[Instructions to follow]
Rewrite everything from "ガブリエル・ライオン 著/御立英史 訳" down to "地図で学ぶ「深読み」世界史", with both of those lines included. Replace "児島 修" with "児島修" and leave the rest as it stands.

Collected data

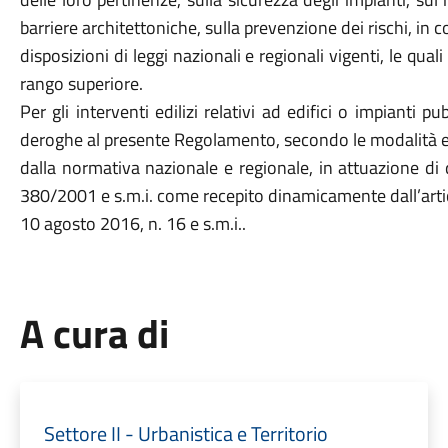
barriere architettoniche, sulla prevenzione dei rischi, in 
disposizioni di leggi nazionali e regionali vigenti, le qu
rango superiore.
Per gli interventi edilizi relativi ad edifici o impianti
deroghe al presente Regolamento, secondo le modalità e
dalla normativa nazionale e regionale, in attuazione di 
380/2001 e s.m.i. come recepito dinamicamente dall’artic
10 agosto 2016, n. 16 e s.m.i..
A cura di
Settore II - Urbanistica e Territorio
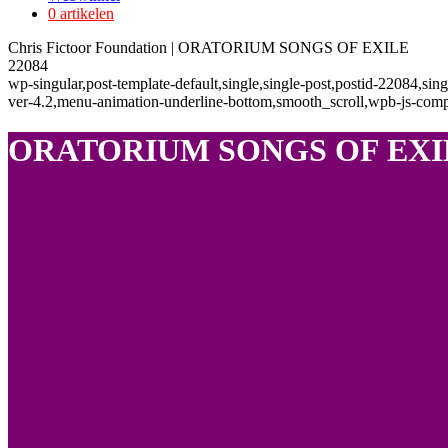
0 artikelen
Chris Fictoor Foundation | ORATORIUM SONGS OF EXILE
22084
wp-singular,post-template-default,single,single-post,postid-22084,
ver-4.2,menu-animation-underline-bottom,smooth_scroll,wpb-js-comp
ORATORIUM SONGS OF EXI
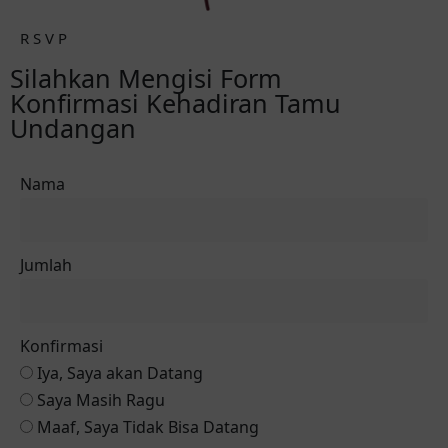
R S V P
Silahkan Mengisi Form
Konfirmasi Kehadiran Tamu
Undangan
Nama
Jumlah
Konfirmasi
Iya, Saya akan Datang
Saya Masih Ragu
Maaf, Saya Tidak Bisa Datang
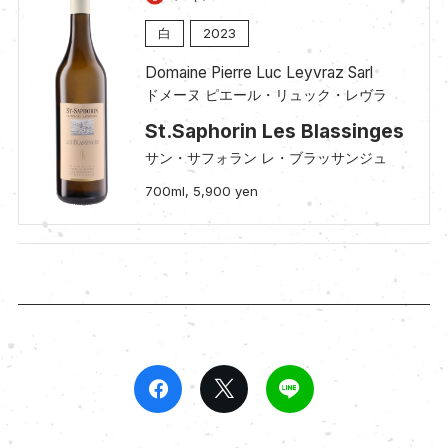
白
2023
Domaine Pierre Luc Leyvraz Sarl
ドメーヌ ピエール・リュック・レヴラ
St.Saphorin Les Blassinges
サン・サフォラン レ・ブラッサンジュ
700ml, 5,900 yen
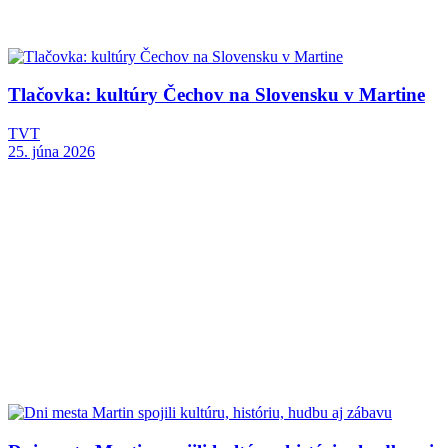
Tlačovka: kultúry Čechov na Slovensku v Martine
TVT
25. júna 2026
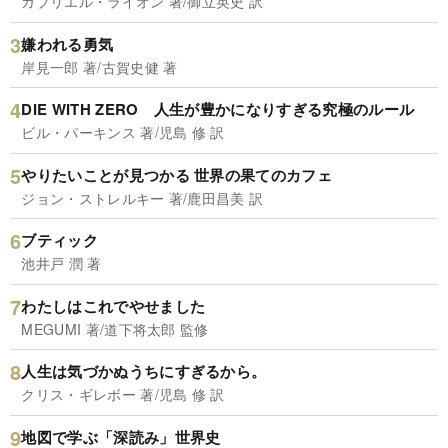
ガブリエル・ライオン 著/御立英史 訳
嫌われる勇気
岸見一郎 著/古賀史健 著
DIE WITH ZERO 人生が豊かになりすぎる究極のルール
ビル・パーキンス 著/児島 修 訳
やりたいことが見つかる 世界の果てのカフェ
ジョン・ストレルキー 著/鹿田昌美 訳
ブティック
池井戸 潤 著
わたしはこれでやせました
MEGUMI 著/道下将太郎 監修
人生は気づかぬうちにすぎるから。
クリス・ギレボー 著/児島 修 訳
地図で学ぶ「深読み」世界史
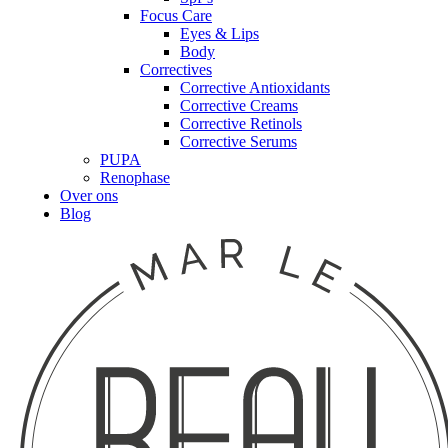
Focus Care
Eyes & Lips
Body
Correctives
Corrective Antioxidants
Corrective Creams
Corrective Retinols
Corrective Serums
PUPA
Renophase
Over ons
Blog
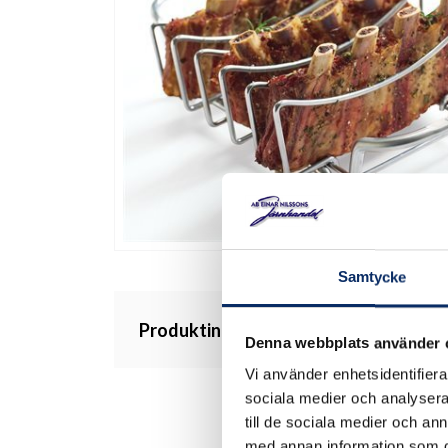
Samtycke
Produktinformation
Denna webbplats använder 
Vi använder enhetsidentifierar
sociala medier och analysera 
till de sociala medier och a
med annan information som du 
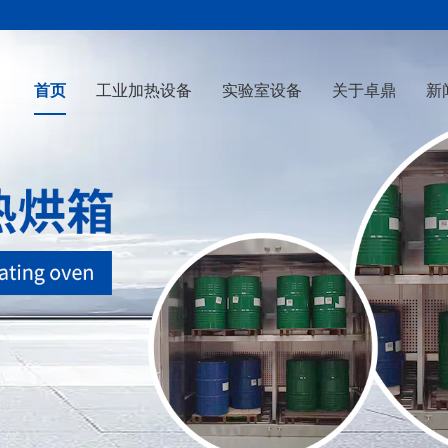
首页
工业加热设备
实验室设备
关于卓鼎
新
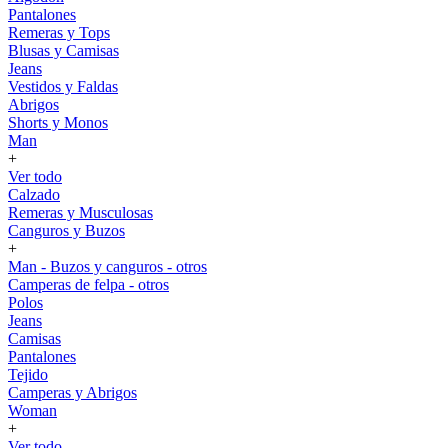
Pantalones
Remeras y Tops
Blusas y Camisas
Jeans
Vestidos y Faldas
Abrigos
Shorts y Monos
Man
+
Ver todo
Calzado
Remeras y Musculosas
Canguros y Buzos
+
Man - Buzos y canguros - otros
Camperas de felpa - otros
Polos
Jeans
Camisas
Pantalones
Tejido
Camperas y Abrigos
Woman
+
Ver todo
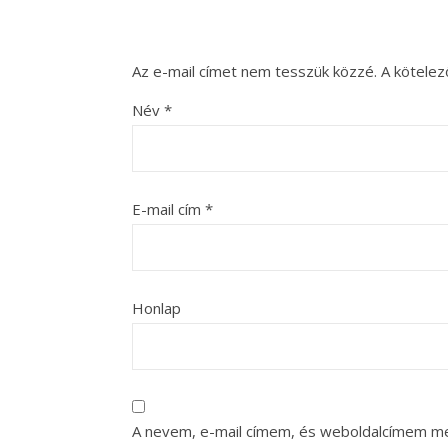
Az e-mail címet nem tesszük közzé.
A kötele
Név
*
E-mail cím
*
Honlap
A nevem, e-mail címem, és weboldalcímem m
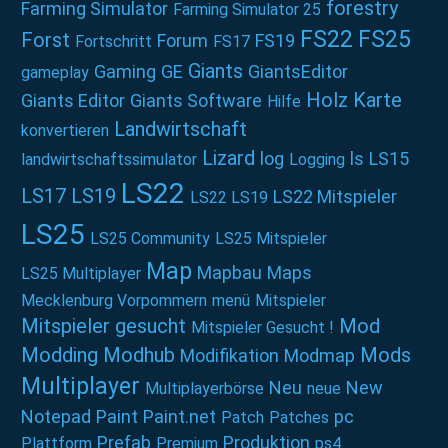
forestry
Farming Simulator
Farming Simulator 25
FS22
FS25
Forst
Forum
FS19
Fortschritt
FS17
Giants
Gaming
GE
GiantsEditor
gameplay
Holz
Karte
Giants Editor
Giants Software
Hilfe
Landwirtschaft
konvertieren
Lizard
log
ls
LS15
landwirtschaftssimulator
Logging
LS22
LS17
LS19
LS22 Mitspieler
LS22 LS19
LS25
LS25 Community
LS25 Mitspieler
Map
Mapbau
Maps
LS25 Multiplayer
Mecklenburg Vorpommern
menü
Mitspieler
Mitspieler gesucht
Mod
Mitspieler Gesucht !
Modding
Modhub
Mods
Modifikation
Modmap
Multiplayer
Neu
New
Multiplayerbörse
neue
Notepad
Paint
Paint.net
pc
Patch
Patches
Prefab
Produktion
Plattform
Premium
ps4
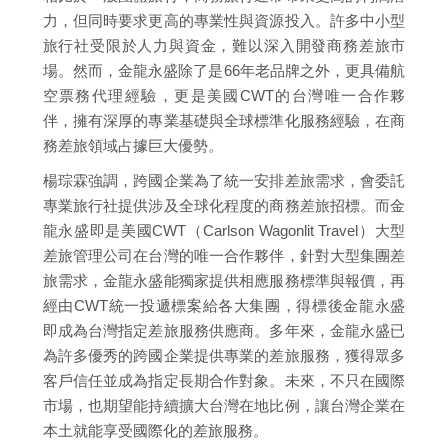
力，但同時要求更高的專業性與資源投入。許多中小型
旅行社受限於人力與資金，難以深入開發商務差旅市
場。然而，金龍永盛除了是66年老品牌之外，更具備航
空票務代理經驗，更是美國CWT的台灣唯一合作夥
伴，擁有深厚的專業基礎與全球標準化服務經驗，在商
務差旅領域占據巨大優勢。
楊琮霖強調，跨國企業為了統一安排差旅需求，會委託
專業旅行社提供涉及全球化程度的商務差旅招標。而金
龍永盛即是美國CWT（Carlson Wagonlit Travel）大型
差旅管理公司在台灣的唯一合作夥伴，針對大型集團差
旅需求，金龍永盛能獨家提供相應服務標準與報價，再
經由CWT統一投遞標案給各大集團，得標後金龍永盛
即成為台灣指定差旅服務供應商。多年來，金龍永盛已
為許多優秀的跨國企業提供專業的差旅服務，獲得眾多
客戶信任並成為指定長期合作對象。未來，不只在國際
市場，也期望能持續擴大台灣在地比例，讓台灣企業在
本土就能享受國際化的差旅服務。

* * *

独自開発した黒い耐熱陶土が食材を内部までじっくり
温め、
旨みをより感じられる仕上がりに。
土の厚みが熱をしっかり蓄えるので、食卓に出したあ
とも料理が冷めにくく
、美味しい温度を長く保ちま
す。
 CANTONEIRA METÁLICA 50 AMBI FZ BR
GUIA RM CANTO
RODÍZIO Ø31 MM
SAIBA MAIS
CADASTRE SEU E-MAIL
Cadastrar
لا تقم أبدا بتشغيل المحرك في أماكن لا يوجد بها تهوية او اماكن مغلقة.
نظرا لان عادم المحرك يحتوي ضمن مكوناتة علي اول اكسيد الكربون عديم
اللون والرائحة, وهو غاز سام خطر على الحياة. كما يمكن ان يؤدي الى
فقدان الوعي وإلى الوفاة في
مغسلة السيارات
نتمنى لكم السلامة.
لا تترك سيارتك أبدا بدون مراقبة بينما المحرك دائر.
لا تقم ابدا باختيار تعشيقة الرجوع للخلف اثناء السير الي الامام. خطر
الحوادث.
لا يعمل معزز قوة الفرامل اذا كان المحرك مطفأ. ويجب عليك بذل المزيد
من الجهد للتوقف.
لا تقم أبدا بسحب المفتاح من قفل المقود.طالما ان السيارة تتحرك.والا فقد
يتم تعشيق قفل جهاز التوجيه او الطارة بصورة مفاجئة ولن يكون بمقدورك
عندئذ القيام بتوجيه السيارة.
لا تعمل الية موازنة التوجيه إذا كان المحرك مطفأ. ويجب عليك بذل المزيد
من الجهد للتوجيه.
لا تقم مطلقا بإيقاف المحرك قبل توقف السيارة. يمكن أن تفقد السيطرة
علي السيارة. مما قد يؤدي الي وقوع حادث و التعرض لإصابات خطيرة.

[Answer area]
ガブリエル・ライオン 著/御立英史 訳
嫌われる勇気
岸見一郎 著/古賀史健 著
DIE WITH ZERO 人生が豊かになりすぎる究極のルール
ビル・パーキンス 著/児島修 訳
やりたいことが見つかる 世界の果てのカフェ
ジョン・ストレルキー 著/鹿田昌美 訳
ブティック
池井戸 潤 著
わたしはこれでやせました
MEGUMI 著/道下将太郎 監修
人生は気づかぬうちにすぎるから。
クリス・ギレボー 著/児島修 訳
地図で学ぶ「深読み」世界史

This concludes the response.